Conversely, the number of “C” grades fell by 66 percent.

This doesn’t mean that American college students are getting smarter–only that professors are giving away grades that students once had to earn.

By its very nature, grade inflation is dishonest. It undermines the essential purpose of a grading system: to distinguish the excellent from the mediocre and the unsatisfactory.

Indeed, grade inflation turns the important moment of student evaluation into a sham–inflated grades do not tell students the truth about their academic performance, but unearned A’s and B’s do tell them that fraud and corruption are acceptable.

So rampant is grade inflation that grades have become all but meaningless; as Harvard professor Harvey Mansfield has noted, grades have been reduced to “worthless tokens of self-esteem.”

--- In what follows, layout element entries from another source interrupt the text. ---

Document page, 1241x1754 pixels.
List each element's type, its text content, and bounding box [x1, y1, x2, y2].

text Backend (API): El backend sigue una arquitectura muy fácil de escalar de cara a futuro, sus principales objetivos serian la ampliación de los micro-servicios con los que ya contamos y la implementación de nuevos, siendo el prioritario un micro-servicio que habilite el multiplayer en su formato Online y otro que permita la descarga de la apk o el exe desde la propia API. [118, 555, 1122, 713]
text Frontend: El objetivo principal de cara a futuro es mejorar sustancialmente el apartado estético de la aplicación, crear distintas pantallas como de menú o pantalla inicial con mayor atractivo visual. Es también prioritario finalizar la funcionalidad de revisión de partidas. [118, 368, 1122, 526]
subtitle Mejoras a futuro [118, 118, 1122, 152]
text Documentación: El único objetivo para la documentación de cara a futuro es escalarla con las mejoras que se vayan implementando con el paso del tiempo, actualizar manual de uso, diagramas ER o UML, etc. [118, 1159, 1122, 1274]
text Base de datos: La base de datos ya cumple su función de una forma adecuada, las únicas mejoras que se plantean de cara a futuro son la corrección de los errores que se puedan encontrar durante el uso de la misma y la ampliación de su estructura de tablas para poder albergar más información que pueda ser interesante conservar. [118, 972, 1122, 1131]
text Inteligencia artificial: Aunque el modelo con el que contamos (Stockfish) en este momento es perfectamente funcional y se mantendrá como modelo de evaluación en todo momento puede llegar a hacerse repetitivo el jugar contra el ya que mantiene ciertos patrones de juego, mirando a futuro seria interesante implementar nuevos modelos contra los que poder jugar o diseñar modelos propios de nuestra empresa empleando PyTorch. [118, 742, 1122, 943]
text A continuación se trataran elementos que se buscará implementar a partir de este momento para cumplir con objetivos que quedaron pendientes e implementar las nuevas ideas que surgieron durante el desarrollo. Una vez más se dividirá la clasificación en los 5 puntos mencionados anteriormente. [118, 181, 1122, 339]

Students and employers are both poorly served when professors say students have done excellent work when they have not. When grade averages become unreliable indicators of effort and achievement, businesses must find other, more costly ways of distinguishing among job applicants. Meanwhile, recent graduates–many of them carrying a mountain of debt–are left wondering why there is so little correlation between their grades and their bankable skills.

Grade inflation is not uniform; it occurs much more often in the social sciences and the humanities. Hence, it might encourage grade-conscious students to shift away from the more difficult fields of math and science toward those fields with easier grading.

Because of that, grade inflation might play a substantial role in shrinking the supply of graduates with higher math and science skills. Clearly, this is a national problem.

By pledging to fight grade inflation, CU joins a small but growing number of institutions that understand how honest evaluation lies at the very heart of the academic enterprise.

Duke University Law School holds to a school-average grade point. Professors keep their class grade averages to a set standard or have grades returned by the administration with instructions to make adjustments.

Dartmouth now includes on each student’s transcript the size of the class and the median grade for all students.

Princeton, meanwhile, has limited the percentage of A’s it will award students in their first and second years of college.

Grade inflation is more than just a bad habit. It’s part of an academic culture that too often seeks to avoid accountability (to students, taxpayers and citizens) and that too often overrates and misrepresents college graduates who are not prepared to be effective workers and thoughtful citizens.

In fighting this trend, CU President Hank Brown and the University of Colorado Regents deserve an A.